Try it
Reproduce the rows below verbatim, from the first line through the line containing "23: (68, 12)", both ends included. Leave the pictures out of your output.

--- Records for processing Enclosed Below ---

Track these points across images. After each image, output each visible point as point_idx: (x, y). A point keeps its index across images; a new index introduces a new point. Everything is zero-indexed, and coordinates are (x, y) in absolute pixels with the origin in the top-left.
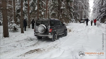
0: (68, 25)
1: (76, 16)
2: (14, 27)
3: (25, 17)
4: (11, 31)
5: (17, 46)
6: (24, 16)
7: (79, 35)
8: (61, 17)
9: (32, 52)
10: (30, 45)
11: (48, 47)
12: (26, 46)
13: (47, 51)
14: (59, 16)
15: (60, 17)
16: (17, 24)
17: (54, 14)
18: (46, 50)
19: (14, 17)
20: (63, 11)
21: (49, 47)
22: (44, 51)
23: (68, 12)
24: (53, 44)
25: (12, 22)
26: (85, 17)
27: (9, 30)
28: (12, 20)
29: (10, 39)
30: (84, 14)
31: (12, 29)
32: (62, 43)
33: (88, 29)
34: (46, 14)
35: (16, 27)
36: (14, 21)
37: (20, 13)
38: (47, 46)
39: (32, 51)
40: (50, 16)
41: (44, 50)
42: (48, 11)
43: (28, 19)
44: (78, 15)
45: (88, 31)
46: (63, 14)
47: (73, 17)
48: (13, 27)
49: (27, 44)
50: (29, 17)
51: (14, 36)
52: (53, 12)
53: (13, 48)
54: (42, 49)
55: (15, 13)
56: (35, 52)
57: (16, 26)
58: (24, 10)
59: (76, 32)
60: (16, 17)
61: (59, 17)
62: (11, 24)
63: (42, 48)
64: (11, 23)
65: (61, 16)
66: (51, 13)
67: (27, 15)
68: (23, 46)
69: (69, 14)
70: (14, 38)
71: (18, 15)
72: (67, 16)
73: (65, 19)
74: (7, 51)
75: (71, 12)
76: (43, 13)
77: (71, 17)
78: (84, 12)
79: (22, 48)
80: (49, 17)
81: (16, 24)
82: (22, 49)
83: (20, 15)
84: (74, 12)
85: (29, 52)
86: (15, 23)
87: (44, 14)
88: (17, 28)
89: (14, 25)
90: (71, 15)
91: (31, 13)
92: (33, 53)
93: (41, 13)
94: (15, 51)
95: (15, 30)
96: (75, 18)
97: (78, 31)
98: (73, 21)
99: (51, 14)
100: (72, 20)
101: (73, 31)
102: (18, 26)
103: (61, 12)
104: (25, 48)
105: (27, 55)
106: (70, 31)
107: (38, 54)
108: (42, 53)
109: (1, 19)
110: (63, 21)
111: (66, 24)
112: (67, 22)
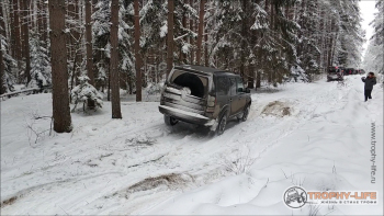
0: (278, 91)
1: (309, 58)
2: (89, 96)
3: (125, 62)
4: (79, 111)
5: (101, 164)
6: (121, 58)
7: (322, 129)
8: (253, 62)
9: (151, 182)
10: (143, 159)
11: (206, 170)
12: (131, 162)
13: (202, 183)
14: (244, 55)
15: (250, 61)
16: (99, 85)
17: (225, 51)
18: (199, 179)
19: (89, 61)
20: (260, 40)
21: (210, 168)
22: (194, 181)
23: (279, 41)
24: (223, 161)
25: (81, 78)
26: (342, 61)
27: (72, 107)
28: (79, 74)
29: (74, 138)
30: (338, 48)
31: (80, 106)
32: (259, 157)
33: (356, 107)
34: (198, 51)
35: (94, 97)
36: (87, 77)
37: (108, 49)
38: (201, 167)
39: (151, 179)
40: (211, 58)
41: (193, 178)
42: (206, 40)
43: (134, 71)
44: (318, 54)
45: (354, 113)
46: (260, 49)
47: (299, 61)
48: (85, 98)
49: (134, 155)
50: (139, 64)
51: (89, 129)
52: (223, 43)
53: (87, 169)
54: (184, 176)
55: (89, 46)
56: (161, 186)
57: (93, 95)
58: (120, 37)
59: (309, 117)
60: (95, 61)
61: (243, 60)
62: (76, 88)
63: (186, 173)
64: (78, 82)
65: (251, 56)
66: (214, 45)
67: (130, 56)
68: (119, 162)
69: (284, 51)
70: (89, 135)
71: (100, 56)
72: (274, 58)
73: (266, 70)
74: (68, 180)
75: (292, 42)
76: (186, 47)
77: (291, 59)
78: (338, 43)
79: (116, 169)
80: (207, 62)
81: (93, 88)
82: (118, 175)
83: (109, 56)
84: (300, 41)
85: (141, 183)
86: (89, 82)
87: (191, 50)
88: (99, 101)
89: (89, 89)
90: (290, 52)
91: (144, 49)
92: (154, 186)
93: (181, 46)
94: (91, 180)
95: (91, 107)
96: (307, 64)
97: (317, 112)
98: (296, 77)
99: (216, 48)
100: (293, 72)
101: (297, 112)
102: (99, 94)
103: (254, 41)
104: (126, 169)
105: (137, 194)
106: (286, 112)
107: (174, 192)
108: (186, 190)
109: (42, 70)
110: (259, 74)
111: (272, 87)
112: (274, 77)
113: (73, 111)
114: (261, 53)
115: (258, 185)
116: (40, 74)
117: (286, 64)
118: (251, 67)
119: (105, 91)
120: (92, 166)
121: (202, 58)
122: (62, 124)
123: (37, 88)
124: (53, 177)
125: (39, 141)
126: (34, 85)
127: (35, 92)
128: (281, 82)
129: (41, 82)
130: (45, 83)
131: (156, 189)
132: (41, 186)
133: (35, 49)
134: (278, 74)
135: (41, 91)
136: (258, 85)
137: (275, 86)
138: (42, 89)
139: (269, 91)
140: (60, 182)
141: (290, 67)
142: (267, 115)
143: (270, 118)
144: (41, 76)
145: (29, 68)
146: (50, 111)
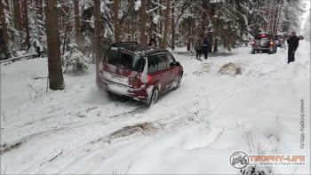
0: (231, 54)
1: (258, 27)
2: (77, 60)
3: (106, 32)
4: (70, 73)
5: (88, 115)
6: (102, 28)
7: (268, 85)
8: (212, 30)
9: (129, 130)
10: (122, 111)
11: (172, 120)
12: (113, 114)
13: (170, 130)
14: (204, 24)
15: (209, 29)
16: (85, 51)
17: (189, 21)
18: (167, 126)
19: (77, 31)
20: (217, 12)
21: (175, 118)
22: (163, 129)
23: (233, 12)
24: (186, 112)
25: (71, 45)
26: (285, 29)
27: (64, 69)
28: (69, 42)
29: (66, 94)
30: (282, 18)
31: (71, 68)
32: (216, 109)
34: (166, 22)
35: (81, 60)
36: (75, 45)
37: (92, 21)
38: (168, 117)
39: (129, 127)
40: (177, 27)
41: (162, 126)
42: (173, 12)
43: (113, 39)
44: (265, 24)
45: (294, 73)
46: (218, 19)
47: (249, 29)
48: (74, 61)
49: (115, 108)
50: (117, 33)
51: (77, 87)
52: (187, 14)
53: (77, 119)
54: (155, 125)
55: (77, 19)
56: (137, 133)
57: (81, 59)
58: (102, 10)
59: (257, 76)
60: (82, 31)
61: (204, 29)
62: (67, 54)
63: (157, 122)
64: (68, 49)
65: (210, 25)
66: (180, 16)
67: (110, 26)
68: (103, 113)
69: (237, 21)
70: (78, 92)
71: (85, 27)
72: (229, 27)
73: (222, 37)
74: (62, 129)
75: (244, 13)
76: (156, 19)
77: (243, 28)
78: (283, 13)
79: (100, 119)
80: (173, 30)
81: (81, 53)
82: (102, 124)
83: (93, 27)
84: (251, 12)
85: (120, 131)
86: (78, 48)
87: (161, 21)
88: (85, 64)
89: (77, 54)
90: (242, 21)
91: (122, 21)
92: (131, 133)
93: (152, 18)
94: (81, 128)
95: (79, 68)
96: (255, 31)
97: (264, 72)
98: (246, 42)
99: (181, 19)
100: (245, 39)
101: (247, 71)
102: (86, 58)
103: (213, 13)
104: (108, 119)
105: (117, 139)
106: (238, 71)
107: (147, 138)
108: (157, 135)
109: (39, 39)
110: (216, 40)
111: (227, 51)
112: (228, 43)
113: (65, 72)
114: (219, 23)
115: (215, 132)
116: (38, 42)
117: (239, 32)
118: (210, 34)
119: (91, 55)
120: (80, 117)
121: (170, 27)
122: (56, 83)
123: (35, 53)
124: (50, 126)
125: (38, 96)
126: (33, 51)
127: (34, 57)
128: (234, 47)
129: (38, 48)
130: (42, 50)
131: (132, 136)
132: (41, 133)
133: (33, 22)
134: (231, 40)
135: (39, 56)
136: (216, 50)
137: (229, 50)
138: (39, 54)
139: (224, 54)
140: (56, 130)
141: (242, 34)
142: (222, 74)
143: (225, 77)
144: (38, 44)
145: (28, 37)
146: (46, 73)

--- End of Enclosed Records for processing ---

Answer to this exercise
Track these points across images. After each image, output each visible point as point_idx: (x, y). A point keeps its index across images; a new index introduces a new point. Everything is zero-indexed, and coordinates are (x, y) in absolute pixels with the origin in the top-left.
0: (68, 25)
1: (76, 16)
2: (14, 27)
3: (25, 17)
4: (11, 31)
5: (17, 46)
6: (24, 16)
7: (79, 35)
8: (61, 17)
9: (32, 52)
10: (30, 45)
11: (48, 47)
12: (26, 46)
13: (47, 51)
14: (59, 16)
15: (60, 17)
16: (17, 24)
17: (54, 14)
18: (46, 50)
19: (14, 17)
20: (63, 11)
21: (49, 47)
22: (44, 51)
23: (68, 12)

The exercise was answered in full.